Rendered chart images:

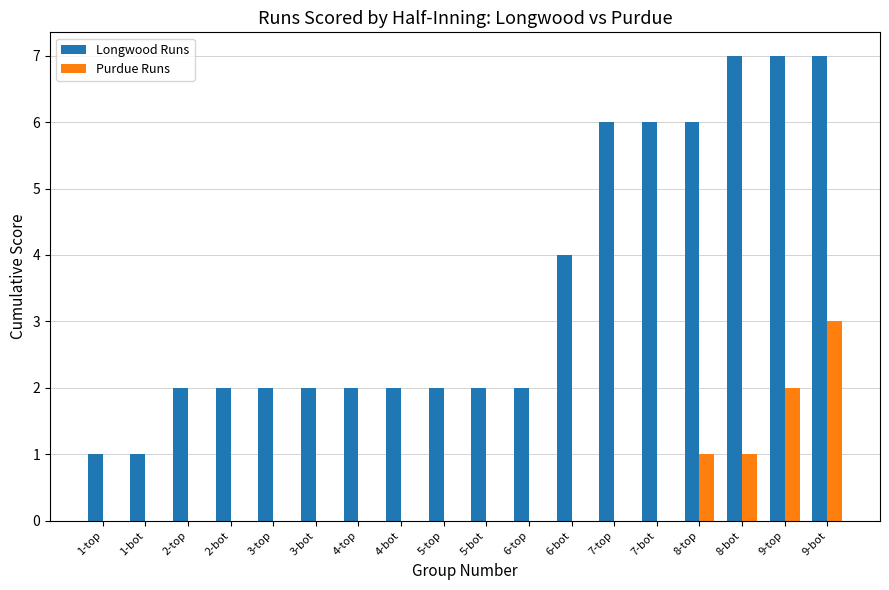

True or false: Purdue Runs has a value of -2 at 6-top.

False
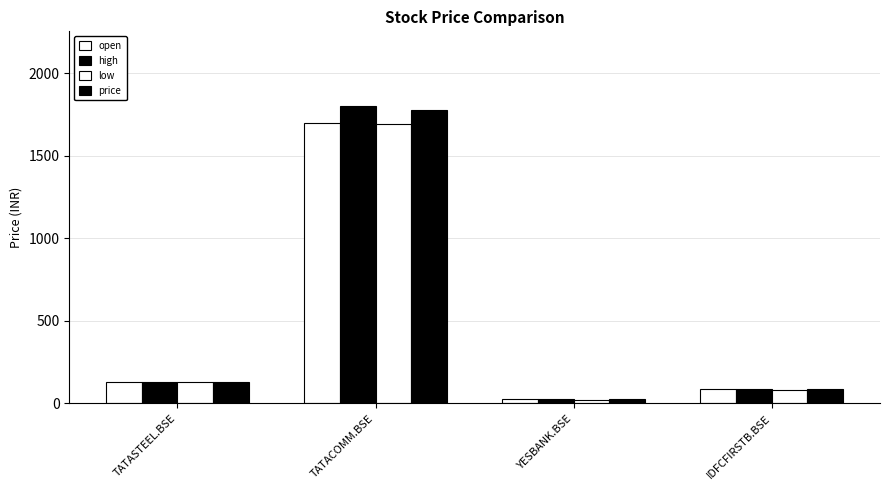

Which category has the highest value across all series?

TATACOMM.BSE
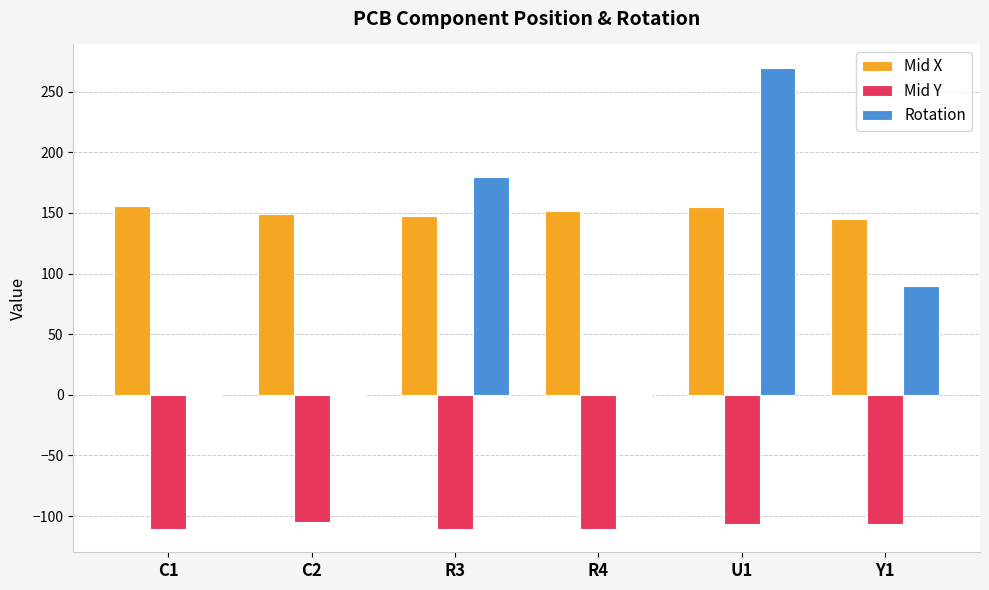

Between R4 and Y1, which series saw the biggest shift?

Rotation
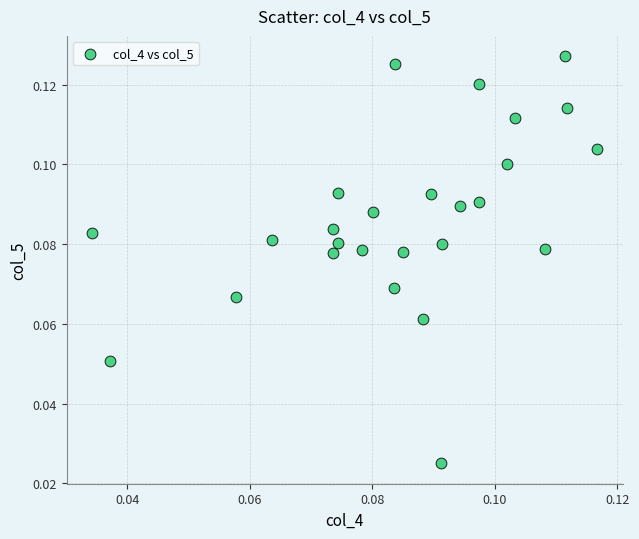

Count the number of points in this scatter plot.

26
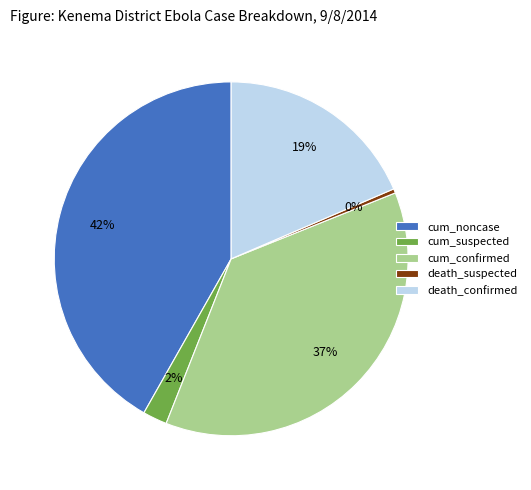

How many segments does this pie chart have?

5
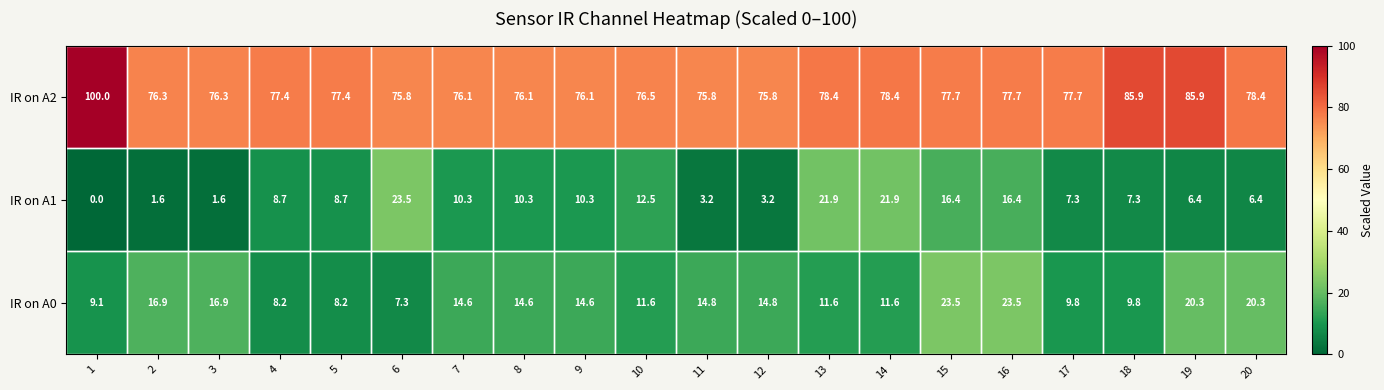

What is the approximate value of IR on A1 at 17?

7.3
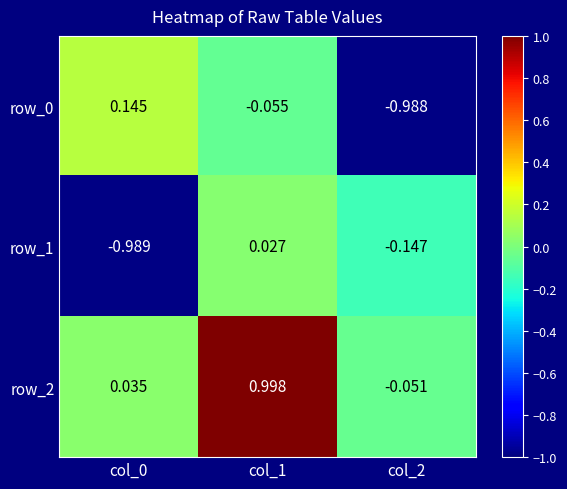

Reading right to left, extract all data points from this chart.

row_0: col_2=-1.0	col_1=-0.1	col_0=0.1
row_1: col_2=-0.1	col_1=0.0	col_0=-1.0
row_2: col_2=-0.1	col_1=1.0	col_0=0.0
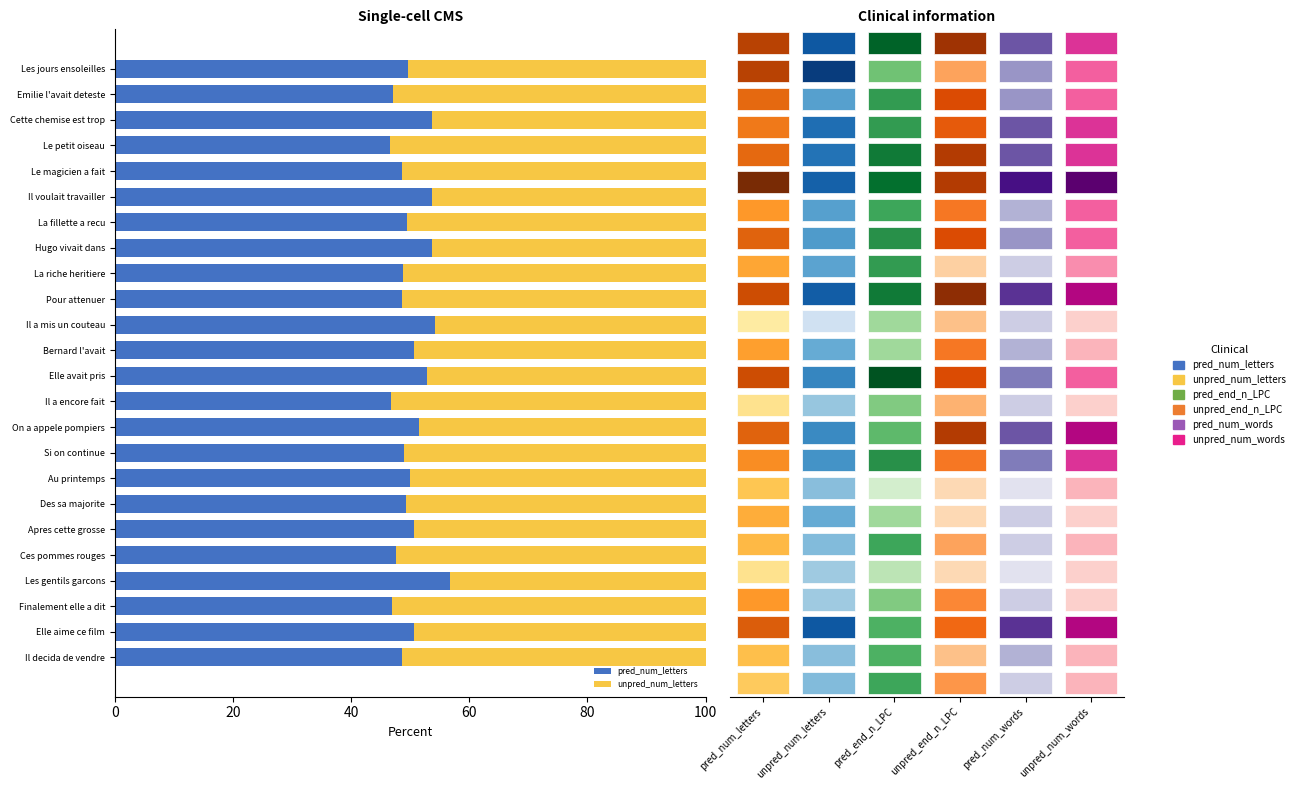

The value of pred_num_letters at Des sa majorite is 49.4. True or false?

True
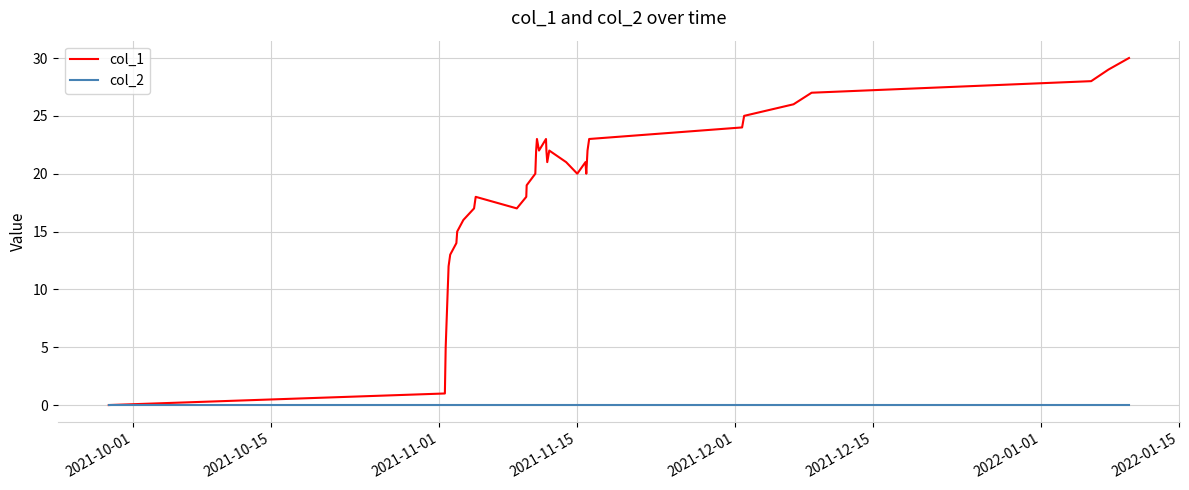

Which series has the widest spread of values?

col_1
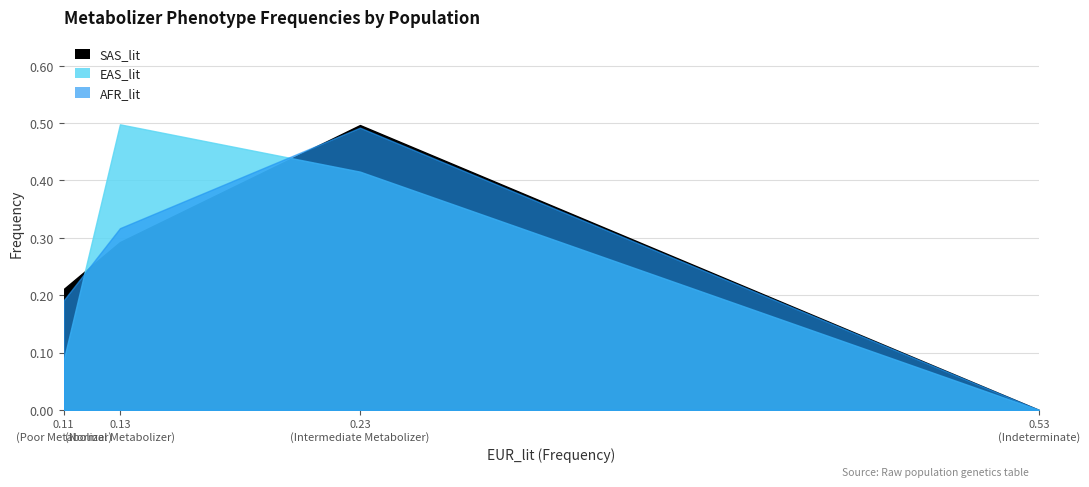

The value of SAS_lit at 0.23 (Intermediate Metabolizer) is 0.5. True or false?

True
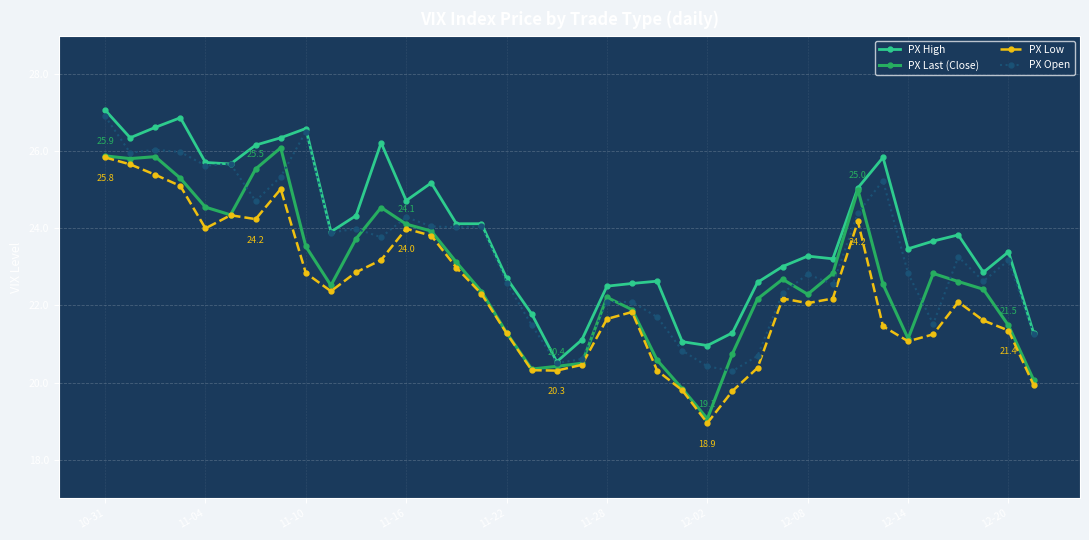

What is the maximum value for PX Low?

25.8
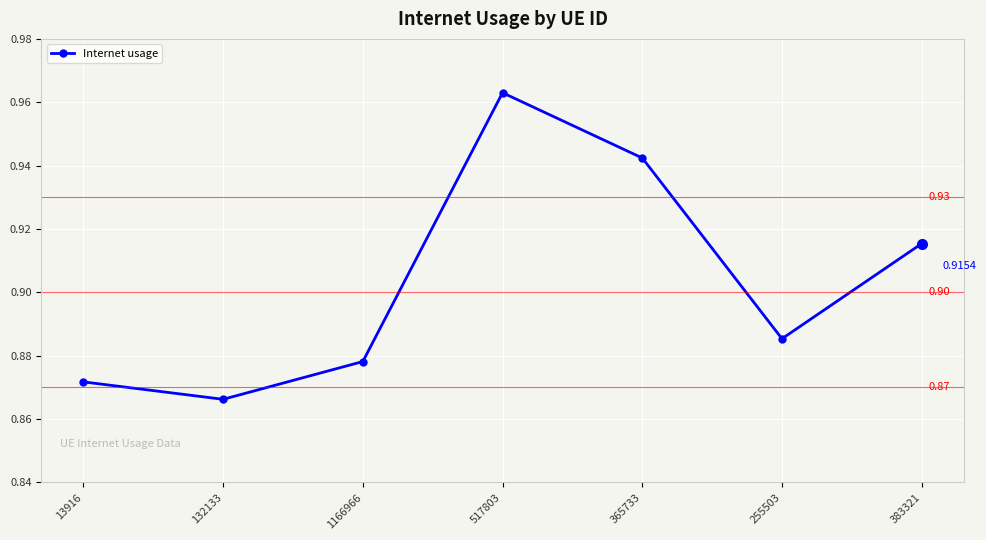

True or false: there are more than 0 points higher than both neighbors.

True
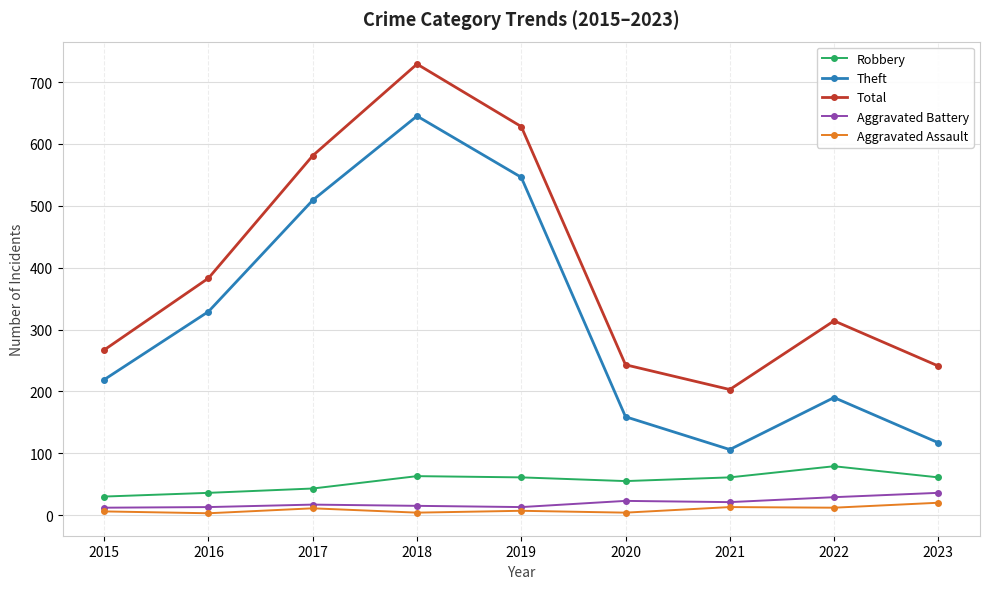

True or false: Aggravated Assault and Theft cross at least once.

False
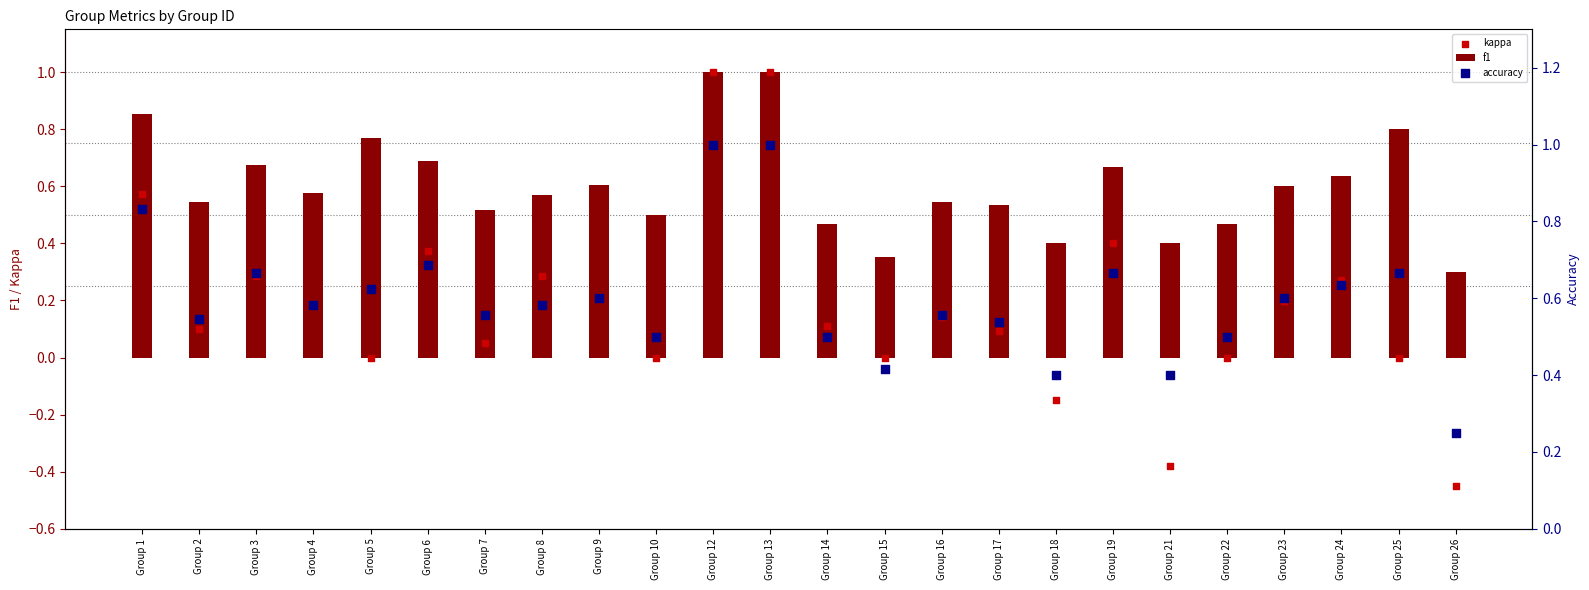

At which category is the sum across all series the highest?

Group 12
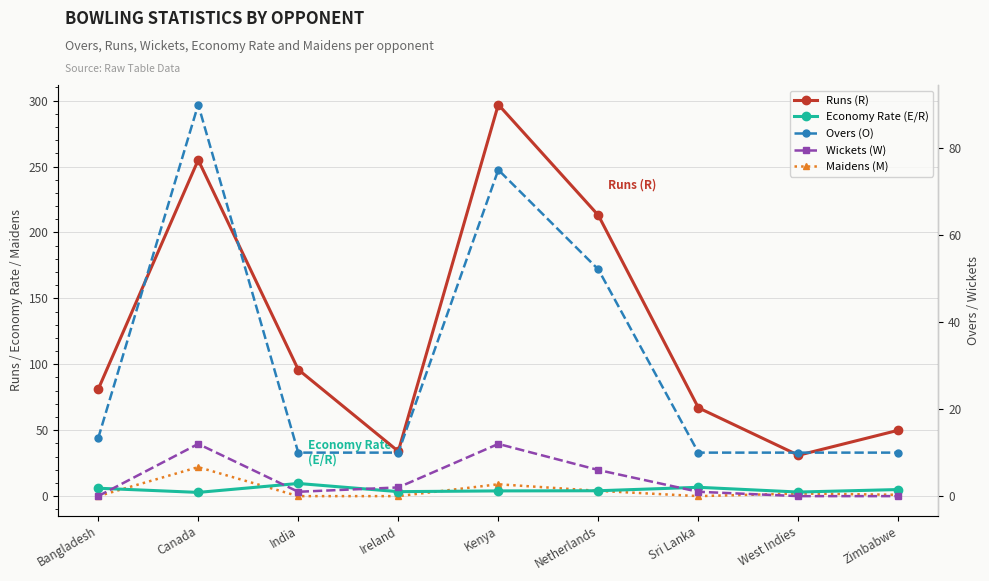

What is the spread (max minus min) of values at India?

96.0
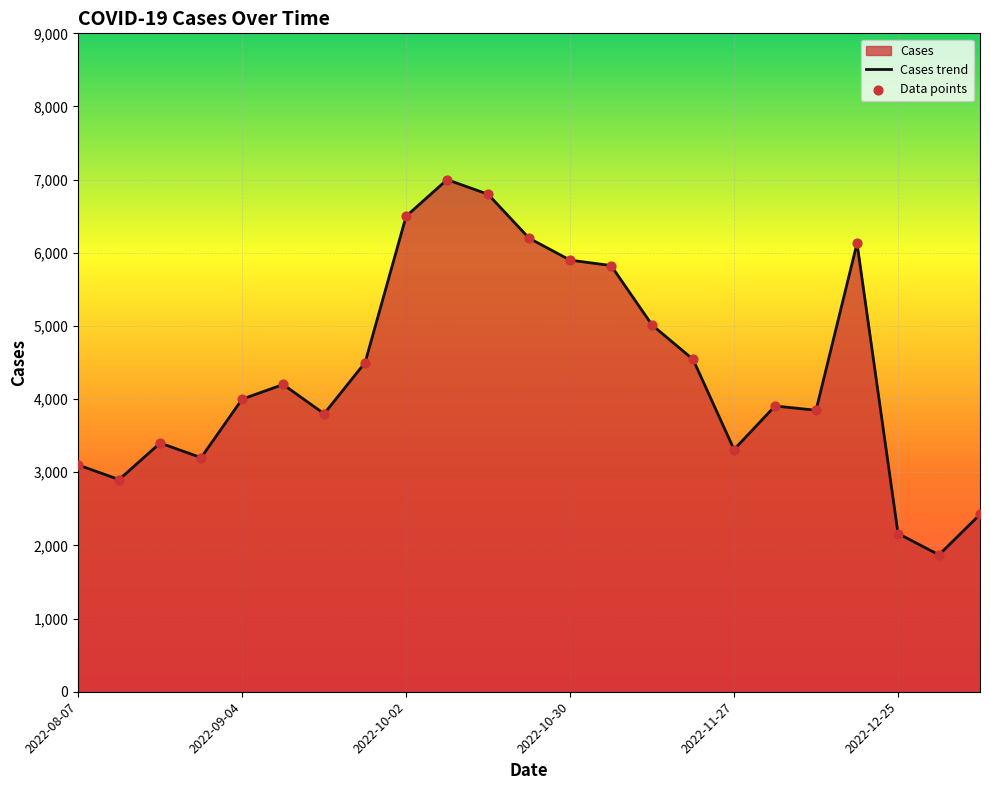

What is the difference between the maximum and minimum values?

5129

What you should do: Rewrite all the items above with "series" changed to "data series" and everything else left as it is, leaving out the pictures.

Output below:
True or false: Purdue Runs has a value of -2 at 6-top.

False

Which category has the highest value across all data series?

TATACOMM.BSE

Between R4 and Y1, which data series saw the biggest shift?

Rotation

Count the number of points in this scatter plot.

26

How many segments does this pie chart have?

5

What is the approximate value of IR on A1 at 17?

7.3

Reading right to left, extract all data points from this chart.

row_0: col_2=-1.0	col_1=-0.1	col_0=0.1
row_1: col_2=-0.1	col_1=0.0	col_0=-1.0
row_2: col_2=-0.1	col_1=1.0	col_0=0.0

The value of pred_num_letters at Des sa majorite is 49.4. True or false?

True

Which data series has the widest spread of values?

col_1

The value of SAS_lit at 0.23 (Intermediate Metabolizer) is 0.5. True or false?

True

What is the maximum value for PX Low?

25.8

True or false: there are more than 0 points higher than both neighbors.

True

True or false: Aggravated Assault and Theft cross at least once.

False

At which category is the sum across all data series the highest?

Group 12

What is the spread (max minus min) of values at India?

96.0

What is the difference between the maximum and minimum values?

5129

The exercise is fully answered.